The policy aims at strengthening civil societies in tourism, capacity building for community-related activities, encouraging local entrepreneurship through micro- and local enterprises and diversifying and developing quality products and services at community level.

A Tourism Sector Wide Impact Assessment (SWIA) published by the MCRB in February 2015 strongly recommended the full implementation of the Community Involvement in Tourism Policy (CIT), as well as the participation of, consultation with and the inclusion of local communities in tourism development.

The SWIA’s other recommendations cover the importance of companies taking active steps to build local capacity to provide goods and services to spread economic benefits on a local level.

“That [CIT] policy needs to be fully rolled out, including the facilities for B&B [Bed and Breakfast] and ultimately home-stay.

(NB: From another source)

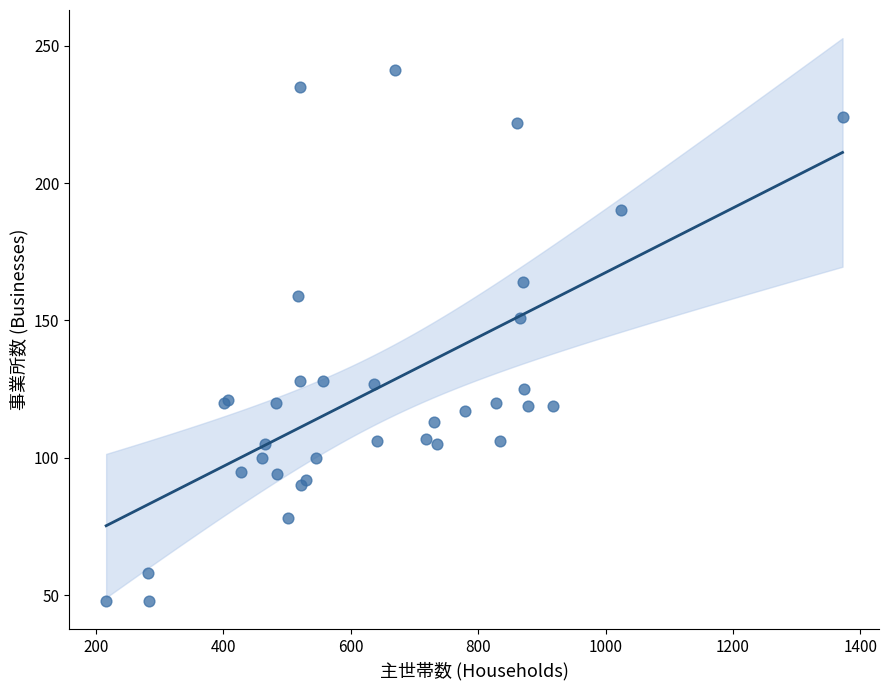

What Y value in the scatter plot is closest to 144?

151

“Social investment [commonly known as ‘CSR’] programs by companies should build on community requests, an informed analysis of community needs, coordination with local government programming and a link to business strategy, rather than be approached as ad hoc philanthropy,” the assessment noted.

The SWIA said that tourism development in the country appears to be taking place through two parallel tracks, with some areas being the subject of the CIT policy and others facing decisions made by government and large corporations, often from outside the area, without prior community consultation and with the potential to generate conflict.